Lundi matin, 11 heures. Après une nuit aussi courte qu’agitée (la faute au grand-prix de Monza, à Monaco/PSG, aux demi-finales de l’US Open et à une dent du fond aussi maligne que récalcitrante), je me pointe, la gueule dolipranée, au dispensaire de Tadine, dans l’espoir avoué d’obtenir un rendez-vous pas trop lointain avec le dentiste du coin.
Derrière un guichet protégé par une triple épaisseur de vitrage made in Banque de France, à l’épreuve des balles et de la grippe A, une secrétaire accorte et à la robe mission éclatante de santé m’accueille d’un sourire méfiant.
- Je voudrais un rendez-vous avec le dentiste, s’il vous plaît, madame.
- Y faut voir directement avec lui, dans son cabinet.
- Et il est où, son cabinet, s'il vous plaît ?
- Fond du couloir...
Ravi (pour ne pas dire surpris) de cette réponse aussi diligente que précise, je me dirige vers la salle de torture d’un pas encore assuré. Assis sur un banc, devant la porte fermée dudit cabinet, un vieil homme aux ratiches carbonisées et disjointes semble être là pour les mêmes raisons que moi.
- Là, m’indique-t-il d’un coup de menton malrasé, en réponse à ma question et en m’indiquant le cabinet tout proche.

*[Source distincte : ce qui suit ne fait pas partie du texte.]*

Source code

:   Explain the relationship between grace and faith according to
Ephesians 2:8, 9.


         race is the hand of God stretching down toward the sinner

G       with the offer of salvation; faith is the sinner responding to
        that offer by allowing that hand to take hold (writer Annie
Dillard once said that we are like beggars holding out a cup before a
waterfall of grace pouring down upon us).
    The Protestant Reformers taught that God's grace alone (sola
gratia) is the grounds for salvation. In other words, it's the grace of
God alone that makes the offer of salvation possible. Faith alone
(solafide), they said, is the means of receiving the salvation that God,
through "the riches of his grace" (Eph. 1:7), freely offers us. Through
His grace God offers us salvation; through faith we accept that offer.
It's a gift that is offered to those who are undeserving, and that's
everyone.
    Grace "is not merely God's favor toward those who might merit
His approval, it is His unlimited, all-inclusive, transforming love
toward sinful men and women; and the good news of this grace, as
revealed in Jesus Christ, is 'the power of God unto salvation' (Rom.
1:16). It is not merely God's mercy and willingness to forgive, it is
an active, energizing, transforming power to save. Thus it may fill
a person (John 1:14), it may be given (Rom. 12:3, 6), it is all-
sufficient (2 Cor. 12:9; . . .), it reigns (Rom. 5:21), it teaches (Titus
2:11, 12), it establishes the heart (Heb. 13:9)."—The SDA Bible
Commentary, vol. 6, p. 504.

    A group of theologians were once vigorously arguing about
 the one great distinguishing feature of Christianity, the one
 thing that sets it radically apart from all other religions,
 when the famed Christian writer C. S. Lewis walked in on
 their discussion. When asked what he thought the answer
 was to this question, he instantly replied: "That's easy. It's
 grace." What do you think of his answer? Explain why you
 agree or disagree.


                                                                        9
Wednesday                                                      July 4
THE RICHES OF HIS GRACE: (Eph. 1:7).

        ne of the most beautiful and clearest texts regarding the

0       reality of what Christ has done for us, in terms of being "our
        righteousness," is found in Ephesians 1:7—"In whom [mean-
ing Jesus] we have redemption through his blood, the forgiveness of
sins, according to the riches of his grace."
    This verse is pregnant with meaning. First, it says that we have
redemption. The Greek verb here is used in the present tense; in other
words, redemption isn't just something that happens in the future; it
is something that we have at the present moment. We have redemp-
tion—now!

Je me mets alors à faire ce que ferait toute personne douée de raison à ma place : attendre. Sereinement, d’autant plus que le dentiste en question a abandonné, depuis quelques années déjà, la massue et le sabre qui constituaient jadis ses outils de travail les plus perfectionnés.
Au bout d’une vingtaine de minutes, cependant, ma patience de jeune métropolitain fougueux n’ayant pas encore atteint les capacités de résistance du Kanak lambda, je me lève et vais toquer délicatement à l’huis clos. Pas de réponse. Je fais jouer la poignée : fermée à simple tour (ou à double, si tu préfères, bien que je n’ai pas vérifié).
Fort surpris, je retourne au guichet d’accueil, armé de ma plus belle phrase interro-irritative :
- Pardon, madame, le dentiste n’est pas là ?
- ^^. Y travaille pas lundi matin. Y faut revenir l'après-midi.